Stored entries
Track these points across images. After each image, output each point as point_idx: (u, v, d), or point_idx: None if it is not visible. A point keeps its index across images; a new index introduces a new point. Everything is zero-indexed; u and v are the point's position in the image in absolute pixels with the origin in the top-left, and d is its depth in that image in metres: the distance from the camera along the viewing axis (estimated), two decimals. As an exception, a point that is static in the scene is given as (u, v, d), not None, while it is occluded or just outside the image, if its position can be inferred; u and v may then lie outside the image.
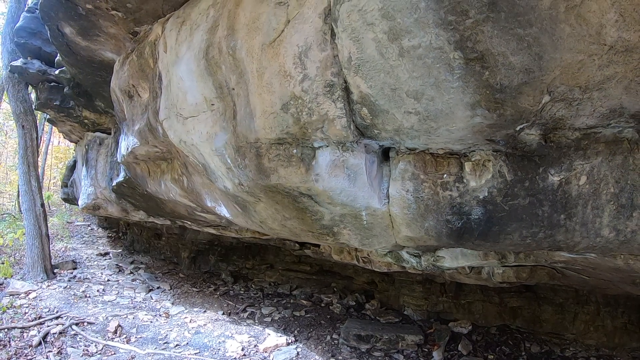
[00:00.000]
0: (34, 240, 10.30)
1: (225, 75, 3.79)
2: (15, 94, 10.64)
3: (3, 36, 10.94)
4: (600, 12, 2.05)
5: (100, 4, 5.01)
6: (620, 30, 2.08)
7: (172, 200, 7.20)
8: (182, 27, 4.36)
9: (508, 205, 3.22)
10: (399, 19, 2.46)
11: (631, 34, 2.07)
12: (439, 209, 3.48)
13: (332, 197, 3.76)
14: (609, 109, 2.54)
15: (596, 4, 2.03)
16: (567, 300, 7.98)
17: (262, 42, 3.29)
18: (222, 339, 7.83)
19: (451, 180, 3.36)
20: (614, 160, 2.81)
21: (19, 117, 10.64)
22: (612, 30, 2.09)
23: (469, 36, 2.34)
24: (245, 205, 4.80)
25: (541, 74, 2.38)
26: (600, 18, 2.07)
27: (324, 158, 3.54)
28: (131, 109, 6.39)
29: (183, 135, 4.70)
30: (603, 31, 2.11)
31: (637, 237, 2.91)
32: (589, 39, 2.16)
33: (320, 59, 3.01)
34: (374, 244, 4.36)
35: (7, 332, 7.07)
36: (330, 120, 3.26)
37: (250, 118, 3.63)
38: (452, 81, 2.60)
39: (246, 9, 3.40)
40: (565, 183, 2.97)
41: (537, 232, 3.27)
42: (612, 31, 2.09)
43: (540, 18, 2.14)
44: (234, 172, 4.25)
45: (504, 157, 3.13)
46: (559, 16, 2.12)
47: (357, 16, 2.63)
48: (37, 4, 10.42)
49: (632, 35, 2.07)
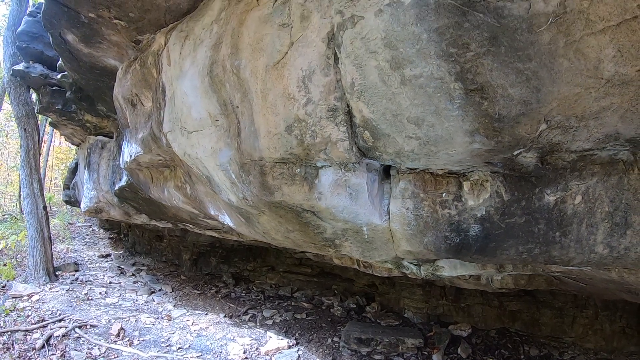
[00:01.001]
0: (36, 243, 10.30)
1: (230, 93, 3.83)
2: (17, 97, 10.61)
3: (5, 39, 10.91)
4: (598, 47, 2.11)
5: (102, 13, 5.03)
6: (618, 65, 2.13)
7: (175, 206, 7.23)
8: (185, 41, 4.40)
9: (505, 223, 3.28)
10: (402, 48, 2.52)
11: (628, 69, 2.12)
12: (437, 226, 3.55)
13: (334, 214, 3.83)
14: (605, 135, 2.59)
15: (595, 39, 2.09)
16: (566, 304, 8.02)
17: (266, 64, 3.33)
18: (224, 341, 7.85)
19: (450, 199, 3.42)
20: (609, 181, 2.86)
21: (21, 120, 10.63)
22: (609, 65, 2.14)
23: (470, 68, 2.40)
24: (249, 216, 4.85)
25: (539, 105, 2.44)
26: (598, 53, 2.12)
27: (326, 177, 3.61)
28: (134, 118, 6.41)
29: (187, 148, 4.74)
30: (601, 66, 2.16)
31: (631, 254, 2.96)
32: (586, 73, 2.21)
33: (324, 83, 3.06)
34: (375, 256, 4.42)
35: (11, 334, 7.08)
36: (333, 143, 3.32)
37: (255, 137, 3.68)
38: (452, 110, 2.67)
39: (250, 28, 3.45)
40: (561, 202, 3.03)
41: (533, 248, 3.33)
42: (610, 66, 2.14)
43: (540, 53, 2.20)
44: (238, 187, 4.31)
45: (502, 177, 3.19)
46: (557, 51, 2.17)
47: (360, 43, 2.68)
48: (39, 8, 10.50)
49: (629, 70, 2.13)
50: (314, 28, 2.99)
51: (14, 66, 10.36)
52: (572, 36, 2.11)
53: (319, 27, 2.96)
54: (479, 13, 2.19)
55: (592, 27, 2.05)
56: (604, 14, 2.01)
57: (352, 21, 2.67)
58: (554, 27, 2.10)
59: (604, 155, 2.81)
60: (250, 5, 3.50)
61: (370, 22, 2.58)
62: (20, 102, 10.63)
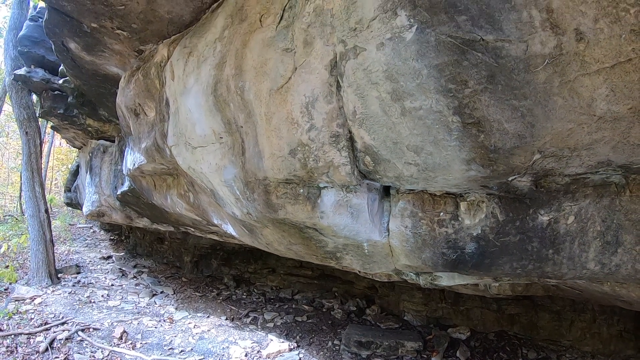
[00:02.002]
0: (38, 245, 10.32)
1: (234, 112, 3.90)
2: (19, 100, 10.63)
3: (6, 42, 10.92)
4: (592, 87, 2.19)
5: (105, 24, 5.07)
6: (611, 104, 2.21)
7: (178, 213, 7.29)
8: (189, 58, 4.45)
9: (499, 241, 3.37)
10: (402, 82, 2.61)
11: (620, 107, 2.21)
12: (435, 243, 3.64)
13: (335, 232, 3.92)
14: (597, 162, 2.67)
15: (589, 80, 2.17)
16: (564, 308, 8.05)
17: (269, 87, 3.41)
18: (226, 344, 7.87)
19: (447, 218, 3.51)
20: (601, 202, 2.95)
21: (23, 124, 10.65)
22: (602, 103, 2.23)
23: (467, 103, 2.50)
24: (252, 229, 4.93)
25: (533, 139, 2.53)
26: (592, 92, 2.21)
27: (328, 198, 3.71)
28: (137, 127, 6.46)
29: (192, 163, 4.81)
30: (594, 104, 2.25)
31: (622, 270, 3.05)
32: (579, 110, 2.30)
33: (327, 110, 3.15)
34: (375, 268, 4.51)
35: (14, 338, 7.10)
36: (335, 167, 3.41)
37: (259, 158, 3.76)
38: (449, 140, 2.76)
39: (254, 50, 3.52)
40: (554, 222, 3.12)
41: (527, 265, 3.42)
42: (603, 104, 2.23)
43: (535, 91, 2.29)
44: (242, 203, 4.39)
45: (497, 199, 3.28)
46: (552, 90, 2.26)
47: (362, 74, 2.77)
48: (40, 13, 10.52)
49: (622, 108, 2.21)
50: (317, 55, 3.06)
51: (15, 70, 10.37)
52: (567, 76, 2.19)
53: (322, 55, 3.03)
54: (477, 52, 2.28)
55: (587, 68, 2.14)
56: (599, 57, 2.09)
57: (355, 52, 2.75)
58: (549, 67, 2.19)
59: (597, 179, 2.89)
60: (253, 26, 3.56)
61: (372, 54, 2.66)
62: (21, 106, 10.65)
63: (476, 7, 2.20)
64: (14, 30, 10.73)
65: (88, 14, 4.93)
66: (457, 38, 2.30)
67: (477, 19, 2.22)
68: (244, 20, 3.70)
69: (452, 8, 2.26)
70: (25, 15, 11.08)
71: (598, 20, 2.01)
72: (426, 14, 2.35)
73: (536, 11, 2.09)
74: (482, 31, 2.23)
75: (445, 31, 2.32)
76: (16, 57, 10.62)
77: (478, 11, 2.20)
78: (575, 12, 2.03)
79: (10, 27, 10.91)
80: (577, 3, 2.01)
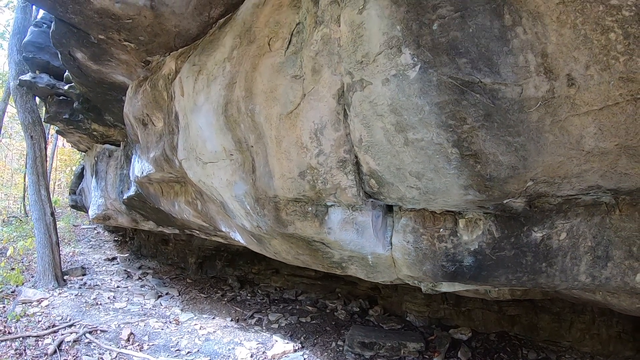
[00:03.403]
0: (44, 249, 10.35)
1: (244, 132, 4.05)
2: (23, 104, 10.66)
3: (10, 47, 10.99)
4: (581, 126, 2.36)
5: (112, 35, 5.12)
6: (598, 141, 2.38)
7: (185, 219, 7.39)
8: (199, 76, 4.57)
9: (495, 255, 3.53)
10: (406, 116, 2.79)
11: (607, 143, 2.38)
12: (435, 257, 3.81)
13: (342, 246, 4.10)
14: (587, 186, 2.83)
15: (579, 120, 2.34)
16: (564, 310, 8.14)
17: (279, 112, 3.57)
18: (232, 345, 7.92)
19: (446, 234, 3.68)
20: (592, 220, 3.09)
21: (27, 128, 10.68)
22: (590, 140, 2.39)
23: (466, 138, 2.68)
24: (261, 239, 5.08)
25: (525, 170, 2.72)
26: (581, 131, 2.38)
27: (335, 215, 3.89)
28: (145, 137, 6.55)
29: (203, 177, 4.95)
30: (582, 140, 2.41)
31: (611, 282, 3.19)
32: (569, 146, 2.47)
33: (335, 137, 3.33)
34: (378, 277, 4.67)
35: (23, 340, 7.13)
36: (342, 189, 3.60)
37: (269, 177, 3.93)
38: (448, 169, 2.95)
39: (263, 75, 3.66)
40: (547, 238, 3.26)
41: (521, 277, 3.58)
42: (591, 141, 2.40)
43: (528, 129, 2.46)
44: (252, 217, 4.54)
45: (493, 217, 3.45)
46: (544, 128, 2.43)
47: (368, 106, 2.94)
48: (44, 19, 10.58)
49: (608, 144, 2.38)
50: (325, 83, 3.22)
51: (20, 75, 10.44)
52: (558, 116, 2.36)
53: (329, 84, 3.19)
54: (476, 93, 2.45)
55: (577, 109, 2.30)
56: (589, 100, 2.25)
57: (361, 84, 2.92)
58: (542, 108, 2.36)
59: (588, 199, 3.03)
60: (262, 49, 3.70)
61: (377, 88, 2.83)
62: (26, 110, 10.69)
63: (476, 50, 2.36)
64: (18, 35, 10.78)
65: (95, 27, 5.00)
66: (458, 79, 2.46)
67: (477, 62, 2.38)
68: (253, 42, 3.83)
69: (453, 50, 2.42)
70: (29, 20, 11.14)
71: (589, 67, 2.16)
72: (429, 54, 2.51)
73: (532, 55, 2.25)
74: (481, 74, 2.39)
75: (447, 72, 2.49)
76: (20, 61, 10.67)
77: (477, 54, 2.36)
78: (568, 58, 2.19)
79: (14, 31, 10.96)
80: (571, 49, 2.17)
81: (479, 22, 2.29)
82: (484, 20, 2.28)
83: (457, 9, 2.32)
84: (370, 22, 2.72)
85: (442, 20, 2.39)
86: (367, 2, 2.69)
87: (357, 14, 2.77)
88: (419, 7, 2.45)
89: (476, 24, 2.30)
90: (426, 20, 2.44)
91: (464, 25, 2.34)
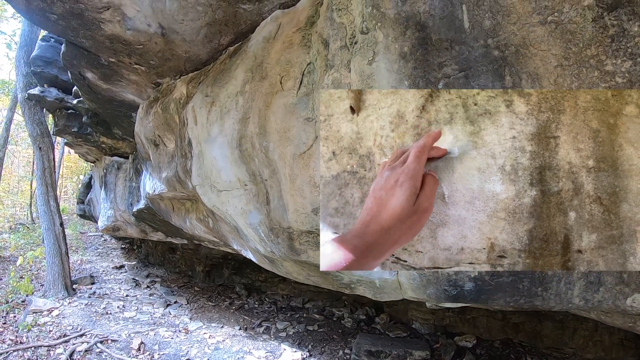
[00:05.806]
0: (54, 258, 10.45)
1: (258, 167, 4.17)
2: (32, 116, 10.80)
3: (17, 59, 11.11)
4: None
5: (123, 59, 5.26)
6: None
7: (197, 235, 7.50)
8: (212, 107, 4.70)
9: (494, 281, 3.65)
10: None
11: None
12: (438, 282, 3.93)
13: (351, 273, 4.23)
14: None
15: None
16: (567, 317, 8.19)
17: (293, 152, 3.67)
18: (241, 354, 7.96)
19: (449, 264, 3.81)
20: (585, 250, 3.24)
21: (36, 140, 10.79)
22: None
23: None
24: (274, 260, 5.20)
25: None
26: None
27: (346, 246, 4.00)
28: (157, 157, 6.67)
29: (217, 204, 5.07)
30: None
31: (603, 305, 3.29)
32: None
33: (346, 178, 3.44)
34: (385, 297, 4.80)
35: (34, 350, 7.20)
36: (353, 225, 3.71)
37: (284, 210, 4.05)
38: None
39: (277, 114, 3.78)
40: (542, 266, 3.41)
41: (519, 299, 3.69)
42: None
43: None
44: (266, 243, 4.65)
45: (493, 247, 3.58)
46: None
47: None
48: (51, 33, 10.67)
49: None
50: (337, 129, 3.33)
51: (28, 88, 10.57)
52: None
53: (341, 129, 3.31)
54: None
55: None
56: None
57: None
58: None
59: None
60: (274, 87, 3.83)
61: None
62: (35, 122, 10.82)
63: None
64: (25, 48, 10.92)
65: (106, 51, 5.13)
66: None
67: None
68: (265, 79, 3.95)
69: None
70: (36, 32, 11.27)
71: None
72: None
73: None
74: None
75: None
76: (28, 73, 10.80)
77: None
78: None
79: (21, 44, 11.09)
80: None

_WORK TO COMPLETE:_
Restate word for word every line from the one with "44: (234, 172, 4.25)" up to and including the one with "62: (20, 102, 10.63)" in the records above, minus the pictures.

_REPLY:_
44: (234, 172, 4.25)
45: (504, 157, 3.13)
46: (559, 16, 2.12)
47: (357, 16, 2.63)
48: (37, 4, 10.42)
49: (632, 35, 2.07)
[00:01.001]
0: (36, 243, 10.30)
1: (230, 93, 3.83)
2: (17, 97, 10.61)
3: (5, 39, 10.91)
4: (598, 47, 2.11)
5: (102, 13, 5.03)
6: (618, 65, 2.13)
7: (175, 206, 7.23)
8: (185, 41, 4.40)
9: (505, 223, 3.28)
10: (402, 48, 2.52)
11: (628, 69, 2.12)
12: (437, 226, 3.55)
13: (334, 214, 3.83)
14: (605, 135, 2.59)
15: (595, 39, 2.09)
16: (566, 304, 8.02)
17: (266, 64, 3.33)
18: (224, 341, 7.85)
19: (450, 199, 3.42)
20: (609, 181, 2.86)
21: (21, 120, 10.63)
22: (609, 65, 2.14)
23: (470, 68, 2.40)
24: (249, 216, 4.85)
25: (539, 105, 2.44)
26: (598, 53, 2.12)
27: (326, 177, 3.61)
28: (134, 118, 6.41)
29: (187, 148, 4.74)
30: (601, 66, 2.16)
31: (631, 254, 2.96)
32: (586, 73, 2.21)
33: (324, 83, 3.06)
34: (375, 256, 4.42)
35: (11, 334, 7.08)
36: (333, 143, 3.32)
37: (255, 137, 3.68)
38: (452, 110, 2.67)
39: (250, 28, 3.45)
40: (561, 202, 3.03)
41: (533, 248, 3.33)
42: (610, 66, 2.14)
43: (540, 53, 2.20)
44: (238, 187, 4.31)
45: (502, 177, 3.19)
46: (557, 51, 2.17)
47: (360, 43, 2.68)
48: (39, 8, 10.50)
49: (629, 70, 2.13)
50: (314, 28, 2.99)
51: (14, 66, 10.36)
52: (572, 36, 2.11)
53: (319, 27, 2.96)
54: (479, 13, 2.19)
55: (592, 27, 2.05)
56: (604, 14, 2.01)
57: (352, 21, 2.67)
58: (554, 27, 2.10)
59: (604, 155, 2.81)
60: (250, 5, 3.50)
61: (370, 22, 2.58)
62: (20, 102, 10.63)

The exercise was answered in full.